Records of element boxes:
++++++++

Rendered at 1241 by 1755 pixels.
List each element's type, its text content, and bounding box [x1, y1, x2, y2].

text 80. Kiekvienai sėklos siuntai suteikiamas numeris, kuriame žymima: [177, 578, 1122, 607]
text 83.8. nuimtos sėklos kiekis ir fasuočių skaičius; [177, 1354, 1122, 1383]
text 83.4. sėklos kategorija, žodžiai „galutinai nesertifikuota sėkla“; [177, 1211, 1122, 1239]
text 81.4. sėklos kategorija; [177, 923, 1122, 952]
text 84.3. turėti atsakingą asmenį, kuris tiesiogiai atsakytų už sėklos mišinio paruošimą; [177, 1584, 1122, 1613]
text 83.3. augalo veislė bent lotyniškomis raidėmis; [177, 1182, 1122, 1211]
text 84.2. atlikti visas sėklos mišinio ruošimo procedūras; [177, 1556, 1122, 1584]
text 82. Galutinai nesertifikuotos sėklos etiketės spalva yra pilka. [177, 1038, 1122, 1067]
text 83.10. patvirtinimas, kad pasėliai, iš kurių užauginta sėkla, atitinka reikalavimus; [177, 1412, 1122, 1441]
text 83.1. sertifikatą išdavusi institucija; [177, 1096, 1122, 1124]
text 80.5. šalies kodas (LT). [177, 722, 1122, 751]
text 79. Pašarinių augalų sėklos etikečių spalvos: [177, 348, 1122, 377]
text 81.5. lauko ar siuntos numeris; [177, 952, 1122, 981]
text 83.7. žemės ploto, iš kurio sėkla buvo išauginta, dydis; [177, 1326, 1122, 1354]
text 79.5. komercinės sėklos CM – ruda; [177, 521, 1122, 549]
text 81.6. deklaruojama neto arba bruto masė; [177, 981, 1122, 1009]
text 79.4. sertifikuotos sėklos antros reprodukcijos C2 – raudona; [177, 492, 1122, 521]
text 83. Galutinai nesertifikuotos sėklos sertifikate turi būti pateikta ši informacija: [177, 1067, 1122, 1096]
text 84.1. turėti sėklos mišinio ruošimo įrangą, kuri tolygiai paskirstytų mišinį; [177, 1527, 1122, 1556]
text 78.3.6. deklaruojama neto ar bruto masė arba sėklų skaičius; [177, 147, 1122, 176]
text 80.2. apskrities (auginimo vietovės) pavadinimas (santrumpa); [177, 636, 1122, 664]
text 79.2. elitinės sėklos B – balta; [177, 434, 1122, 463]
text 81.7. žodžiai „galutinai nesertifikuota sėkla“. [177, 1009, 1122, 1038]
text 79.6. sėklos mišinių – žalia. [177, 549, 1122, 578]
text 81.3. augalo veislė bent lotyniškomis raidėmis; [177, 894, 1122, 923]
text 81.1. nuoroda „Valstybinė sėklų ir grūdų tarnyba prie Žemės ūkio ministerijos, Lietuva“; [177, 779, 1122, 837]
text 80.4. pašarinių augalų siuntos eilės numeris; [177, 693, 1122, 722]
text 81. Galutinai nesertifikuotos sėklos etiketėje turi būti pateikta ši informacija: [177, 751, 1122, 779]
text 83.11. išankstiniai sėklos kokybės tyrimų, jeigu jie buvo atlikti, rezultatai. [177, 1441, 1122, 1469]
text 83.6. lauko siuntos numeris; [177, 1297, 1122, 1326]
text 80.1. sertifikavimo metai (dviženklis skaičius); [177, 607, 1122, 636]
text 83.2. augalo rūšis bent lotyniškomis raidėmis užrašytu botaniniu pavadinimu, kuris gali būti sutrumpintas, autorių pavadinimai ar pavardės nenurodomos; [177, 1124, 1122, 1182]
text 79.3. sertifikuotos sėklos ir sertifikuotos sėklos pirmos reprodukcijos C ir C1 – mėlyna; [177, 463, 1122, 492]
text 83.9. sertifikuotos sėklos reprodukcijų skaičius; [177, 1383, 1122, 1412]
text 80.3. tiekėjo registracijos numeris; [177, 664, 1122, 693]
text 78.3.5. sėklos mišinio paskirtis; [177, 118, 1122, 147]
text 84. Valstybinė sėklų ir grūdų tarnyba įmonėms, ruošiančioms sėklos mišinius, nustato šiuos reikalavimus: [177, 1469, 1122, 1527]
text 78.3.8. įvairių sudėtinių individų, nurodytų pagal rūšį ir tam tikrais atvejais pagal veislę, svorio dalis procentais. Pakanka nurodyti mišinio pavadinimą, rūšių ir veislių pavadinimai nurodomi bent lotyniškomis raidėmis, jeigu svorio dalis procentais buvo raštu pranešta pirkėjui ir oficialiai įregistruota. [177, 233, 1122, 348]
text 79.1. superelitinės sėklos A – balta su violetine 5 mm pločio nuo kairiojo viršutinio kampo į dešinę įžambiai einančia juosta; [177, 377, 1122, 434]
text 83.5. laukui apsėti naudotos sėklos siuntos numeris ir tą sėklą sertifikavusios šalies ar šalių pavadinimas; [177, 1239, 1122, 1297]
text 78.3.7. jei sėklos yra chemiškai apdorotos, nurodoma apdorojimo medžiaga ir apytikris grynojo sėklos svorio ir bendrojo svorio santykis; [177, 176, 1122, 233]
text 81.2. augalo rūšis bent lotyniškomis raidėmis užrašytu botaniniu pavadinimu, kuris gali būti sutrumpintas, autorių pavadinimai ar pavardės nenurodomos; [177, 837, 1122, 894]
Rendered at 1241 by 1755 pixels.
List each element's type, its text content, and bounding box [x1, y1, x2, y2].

++++++++

▶ **DO THIS**: In the material, rewrite the stretch from the line that contains "text 80. Kiekvienai" through the line that contains "text 81. Galutinai", substituting "geltona" for "pilka" and changing nothing else.

▶ **WORKED SOLUTION**:
text 80. Kiekvienai sėklos siuntai suteikiamas numeris, kuriame žymima: [177, 578, 1122, 607]
text 83.8. nuimtos sėklos kiekis ir fasuočių skaičius; [177, 1354, 1122, 1383]
text 83.4. sėklos kategorija, žodžiai „galutinai nesertifikuota sėkla“; [177, 1211, 1122, 1239]
text 81.4. sėklos kategorija; [177, 923, 1122, 952]
text 84.3. turėti atsakingą asmenį, kuris tiesiogiai atsakytų už sėklos mišinio paruošimą; [177, 1584, 1122, 1613]
text 83.3. augalo veislė bent lotyniškomis raidėmis; [177, 1182, 1122, 1211]
text 84.2. atlikti visas sėklos mišinio ruošimo procedūras; [177, 1556, 1122, 1584]
text 82. Galutinai nesertifikuotos sėklos etiketės spalva yra geltona. [177, 1038, 1122, 1067]
text 83.10. patvirtinimas, kad pasėliai, iš kurių užauginta sėkla, atitinka reikalavimus; [177, 1412, 1122, 1441]
text 83.1. sertifikatą išdavusi institucija; [177, 1096, 1122, 1124]
text 80.5. šalies kodas (LT). [177, 722, 1122, 751]
text 79. Pašarinių augalų sėklos etikečių spalvos: [177, 348, 1122, 377]
text 81.5. lauko ar siuntos numeris; [177, 952, 1122, 981]
text 83.7. žemės ploto, iš kurio sėkla buvo išauginta, dydis; [177, 1326, 1122, 1354]
text 79.5. komercinės sėklos CM – ruda; [177, 521, 1122, 549]
text 81.6. deklaruojama neto arba bruto masė; [177, 981, 1122, 1009]
text 79.4. sertifikuotos sėklos antros reprodukcijos C2 – raudona; [177, 492, 1122, 521]
text 83. Galutinai nesertifikuotos sėklos sertifikate turi būti pateikta ši informacija: [177, 1067, 1122, 1096]
text 84.1. turėti sėklos mišinio ruošimo įrangą, kuri tolygiai paskirstytų mišinį; [177, 1527, 1122, 1556]
text 78.3.6. deklaruojama neto ar bruto masė arba sėklų skaičius; [177, 147, 1122, 176]
text 80.2. apskrities (auginimo vietovės) pavadinimas (santrumpa); [177, 636, 1122, 664]
text 79.2. elitinės sėklos B – balta; [177, 434, 1122, 463]
text 81.7. žodžiai „galutinai nesertifikuota sėkla“. [177, 1009, 1122, 1038]
text 79.6. sėklos mišinių – žalia. [177, 549, 1122, 578]
text 81.3. augalo veislė bent lotyniškomis raidėmis; [177, 894, 1122, 923]
text 81.1. nuoroda „Valstybinė sėklų ir grūdų tarnyba prie Žemės ūkio ministerijos, Lietuva“; [177, 779, 1122, 837]
text 80.4. pašarinių augalų siuntos eilės numeris; [177, 693, 1122, 722]
text 81. Galutinai nesertifikuotos sėklos etiketėje turi būti pateikta ši informacija: [177, 751, 1122, 779]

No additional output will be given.